- Promotional poster
- Hangul: 가우스전자
- RR: Gauseu jeonja
- MR: Kausŭ chŏnja
- Genre: Workplace; Comedy;
- Created by: Seo Su-min
- Based on: Gaus Electronics by Kwak Baek-soo
- Written by: Kang Go-eun; Seo Han-na;
- Directed by: Park Joon-soo
- Starring: Kwak Dong-yeon; Ko Sung-hee; Bae Hyun-sung; Kang Min-ah;
- Music by: Seo Seong-won; Lee Jong-soo;
- Country of origin: South Korea
- Original language: Korean
- No. of episodes: 12

Production
- Executive producer: Park Min-seol
- Producers: Han Ah-reum; Ryu Jeong-min;
- Editor: Lee Young-rim
- Running time: 45 minutes
- Production companies: Pan Entertainment; Ling-aling;
- Budget: ₩6.5 billion

Original release
- Network: ENA
- Release: September 30 – November 5, 2022

= Gaus Electronics =

2022 South Korean television series

Gaus Electronics is a 2022 South Korean television series starring Kwak Dong-yeon, Ko Sung-hee, Bae Hyun-sung and Kang Min-ah. It is based on a webtoon of the same name by writer Kwak Baek-soo, which was released on Naver. The series is an original drama of Olleh TV, and is available for streaming on its platform and on OTT media service Seezn. It also aired on ENA from September 30 to November 5, 2022, every Friday and Saturday at 21:00 (KST).

==Synopsis==
The series is about the office workers of Marketing Team 3 at the home appliance headquarters of Gaus Electronics—a multinational company. It highlights the highs and lows of corporate life, and love and friendship between the employees.

- **Data provided**:
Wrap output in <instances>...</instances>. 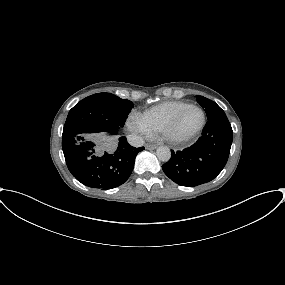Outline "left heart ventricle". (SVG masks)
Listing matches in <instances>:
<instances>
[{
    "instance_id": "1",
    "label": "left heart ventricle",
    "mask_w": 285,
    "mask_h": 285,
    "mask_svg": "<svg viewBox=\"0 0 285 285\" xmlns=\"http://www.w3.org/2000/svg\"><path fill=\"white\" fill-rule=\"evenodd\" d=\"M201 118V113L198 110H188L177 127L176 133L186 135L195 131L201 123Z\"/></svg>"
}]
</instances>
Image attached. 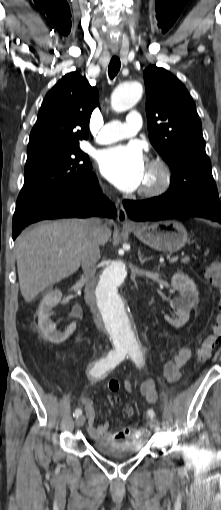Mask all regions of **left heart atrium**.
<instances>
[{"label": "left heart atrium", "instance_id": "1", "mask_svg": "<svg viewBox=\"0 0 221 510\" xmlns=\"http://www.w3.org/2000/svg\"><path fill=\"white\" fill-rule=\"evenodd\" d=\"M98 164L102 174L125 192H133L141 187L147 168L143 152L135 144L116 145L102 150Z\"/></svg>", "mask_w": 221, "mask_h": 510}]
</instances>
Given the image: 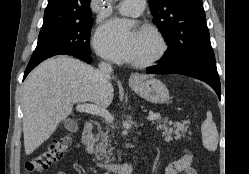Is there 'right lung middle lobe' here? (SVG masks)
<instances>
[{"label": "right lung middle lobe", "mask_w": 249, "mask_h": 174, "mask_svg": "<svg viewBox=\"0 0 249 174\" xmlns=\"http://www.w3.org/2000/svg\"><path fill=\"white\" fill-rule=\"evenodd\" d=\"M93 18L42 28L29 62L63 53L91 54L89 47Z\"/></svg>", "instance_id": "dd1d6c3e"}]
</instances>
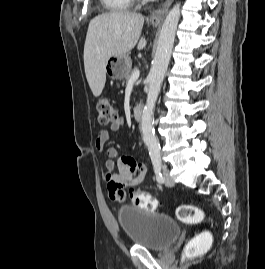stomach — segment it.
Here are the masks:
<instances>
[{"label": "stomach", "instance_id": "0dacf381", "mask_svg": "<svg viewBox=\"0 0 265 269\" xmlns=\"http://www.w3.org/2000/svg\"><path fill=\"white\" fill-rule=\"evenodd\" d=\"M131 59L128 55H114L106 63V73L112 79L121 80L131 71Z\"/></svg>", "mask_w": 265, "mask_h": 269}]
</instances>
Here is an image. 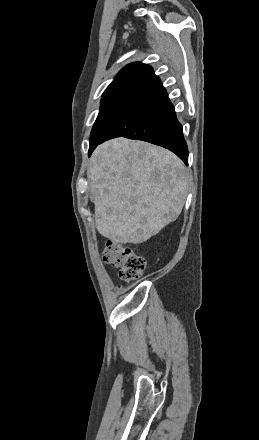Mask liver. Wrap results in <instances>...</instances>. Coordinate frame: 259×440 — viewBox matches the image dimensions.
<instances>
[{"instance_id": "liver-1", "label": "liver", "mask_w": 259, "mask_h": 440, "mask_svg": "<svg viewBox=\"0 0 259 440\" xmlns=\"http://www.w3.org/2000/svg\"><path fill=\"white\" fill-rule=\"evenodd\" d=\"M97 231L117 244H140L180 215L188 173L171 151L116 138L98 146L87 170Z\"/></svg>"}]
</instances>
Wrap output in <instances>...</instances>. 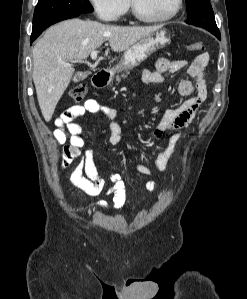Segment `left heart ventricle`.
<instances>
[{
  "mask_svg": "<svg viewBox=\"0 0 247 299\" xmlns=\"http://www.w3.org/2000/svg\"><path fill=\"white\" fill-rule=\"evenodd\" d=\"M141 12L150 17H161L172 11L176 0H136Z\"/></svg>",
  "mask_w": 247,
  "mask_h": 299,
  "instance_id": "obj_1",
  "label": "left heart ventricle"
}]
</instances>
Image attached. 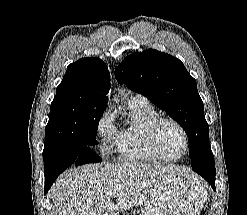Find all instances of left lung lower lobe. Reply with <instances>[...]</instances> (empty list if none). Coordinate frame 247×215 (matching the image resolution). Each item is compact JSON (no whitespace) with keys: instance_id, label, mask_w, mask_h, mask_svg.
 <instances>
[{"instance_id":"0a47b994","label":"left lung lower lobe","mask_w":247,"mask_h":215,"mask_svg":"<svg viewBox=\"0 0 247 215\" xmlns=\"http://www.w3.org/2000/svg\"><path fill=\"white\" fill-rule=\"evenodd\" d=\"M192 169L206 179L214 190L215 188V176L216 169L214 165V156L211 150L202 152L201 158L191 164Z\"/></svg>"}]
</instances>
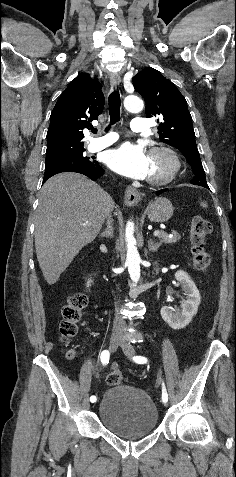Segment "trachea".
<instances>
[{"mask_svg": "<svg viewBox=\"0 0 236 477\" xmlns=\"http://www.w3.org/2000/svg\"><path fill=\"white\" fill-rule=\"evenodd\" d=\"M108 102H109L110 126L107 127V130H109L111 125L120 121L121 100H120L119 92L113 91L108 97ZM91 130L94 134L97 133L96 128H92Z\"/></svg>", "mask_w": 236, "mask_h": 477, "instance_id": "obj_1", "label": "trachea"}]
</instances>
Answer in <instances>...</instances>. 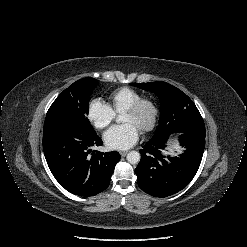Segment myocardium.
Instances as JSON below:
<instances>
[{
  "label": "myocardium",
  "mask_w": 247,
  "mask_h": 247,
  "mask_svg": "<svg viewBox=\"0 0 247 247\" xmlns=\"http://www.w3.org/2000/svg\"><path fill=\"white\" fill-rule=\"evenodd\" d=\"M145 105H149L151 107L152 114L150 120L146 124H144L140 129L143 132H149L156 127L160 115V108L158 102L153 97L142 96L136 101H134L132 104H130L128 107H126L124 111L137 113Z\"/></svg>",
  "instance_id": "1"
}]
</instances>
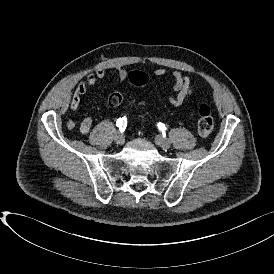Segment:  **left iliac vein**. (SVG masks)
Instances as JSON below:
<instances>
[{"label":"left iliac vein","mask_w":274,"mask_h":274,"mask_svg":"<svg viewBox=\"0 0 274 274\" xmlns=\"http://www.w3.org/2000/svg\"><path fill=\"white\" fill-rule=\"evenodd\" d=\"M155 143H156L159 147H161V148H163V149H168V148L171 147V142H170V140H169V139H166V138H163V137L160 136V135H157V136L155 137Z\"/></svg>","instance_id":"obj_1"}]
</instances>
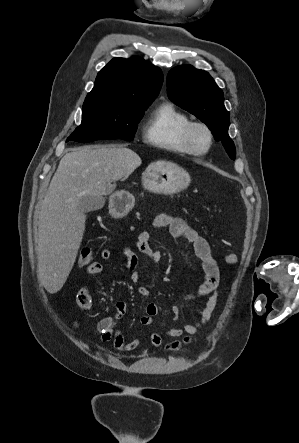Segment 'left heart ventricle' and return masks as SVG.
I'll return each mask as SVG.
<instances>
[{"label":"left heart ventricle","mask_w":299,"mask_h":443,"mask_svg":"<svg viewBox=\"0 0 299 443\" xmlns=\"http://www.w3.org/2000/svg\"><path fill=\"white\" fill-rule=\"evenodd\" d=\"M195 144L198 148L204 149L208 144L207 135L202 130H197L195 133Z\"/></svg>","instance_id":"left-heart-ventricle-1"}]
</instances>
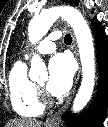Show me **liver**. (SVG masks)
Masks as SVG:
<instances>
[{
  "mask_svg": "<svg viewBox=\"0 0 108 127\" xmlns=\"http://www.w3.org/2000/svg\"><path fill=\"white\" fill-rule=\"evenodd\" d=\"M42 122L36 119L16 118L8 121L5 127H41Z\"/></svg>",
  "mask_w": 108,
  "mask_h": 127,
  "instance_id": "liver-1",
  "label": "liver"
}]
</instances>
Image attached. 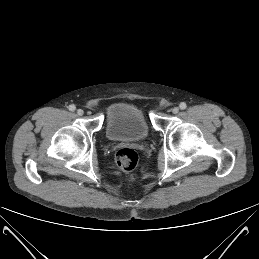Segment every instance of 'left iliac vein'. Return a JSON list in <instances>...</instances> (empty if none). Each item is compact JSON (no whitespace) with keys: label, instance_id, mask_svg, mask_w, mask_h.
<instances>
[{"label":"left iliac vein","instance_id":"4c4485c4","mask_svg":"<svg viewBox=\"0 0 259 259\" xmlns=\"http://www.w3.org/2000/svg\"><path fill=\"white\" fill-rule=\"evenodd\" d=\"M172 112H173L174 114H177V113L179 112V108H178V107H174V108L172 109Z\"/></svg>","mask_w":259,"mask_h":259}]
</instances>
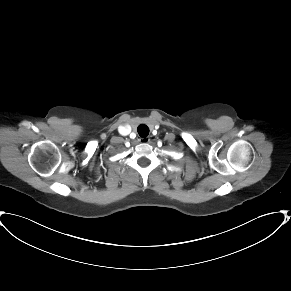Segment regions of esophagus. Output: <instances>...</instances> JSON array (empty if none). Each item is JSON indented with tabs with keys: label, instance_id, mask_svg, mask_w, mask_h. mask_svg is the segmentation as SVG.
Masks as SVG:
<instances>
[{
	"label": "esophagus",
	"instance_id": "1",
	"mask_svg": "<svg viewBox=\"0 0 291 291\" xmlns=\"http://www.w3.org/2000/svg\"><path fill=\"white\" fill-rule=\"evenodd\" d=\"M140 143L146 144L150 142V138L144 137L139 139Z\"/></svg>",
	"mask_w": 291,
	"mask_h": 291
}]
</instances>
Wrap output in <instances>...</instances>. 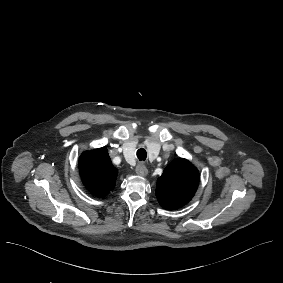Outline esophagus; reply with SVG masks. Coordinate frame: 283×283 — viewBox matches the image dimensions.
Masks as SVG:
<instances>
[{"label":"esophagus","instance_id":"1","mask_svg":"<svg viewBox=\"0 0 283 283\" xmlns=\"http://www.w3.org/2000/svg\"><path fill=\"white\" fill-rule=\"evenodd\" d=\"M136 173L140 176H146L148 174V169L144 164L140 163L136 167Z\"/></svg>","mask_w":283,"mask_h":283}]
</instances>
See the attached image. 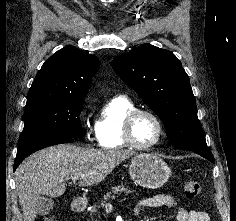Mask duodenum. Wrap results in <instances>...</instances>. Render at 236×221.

- **Aim of the task**: Restate the Gaus Electronics entry starting at "Gaus Electronics is" and ending at "between the employees.", substituting "comic" for "webtoon".

- **Output below**:
Gaus Electronics is a 2022 South Korean television series starring Kwak Dong-yeon, Ko Sung-hee, Bae Hyun-sung and Kang Min-ah. It is based on a comic of the same name by writer Kwak Baek-soo, which was released on Naver. The series is an original drama of Olleh TV, and is available for streaming on its platform and on OTT media service Seezn. It also aired on ENA from September 30 to November 5, 2022, every Friday and Saturday at 21:00 (KST).

==Synopsis==
The series is about the office workers of Marketing Team 3 at the home appliance headquarters of Gaus Electronics—a multinational company. It highlights the highs and lows of corporate life, and love and friendship between the employees.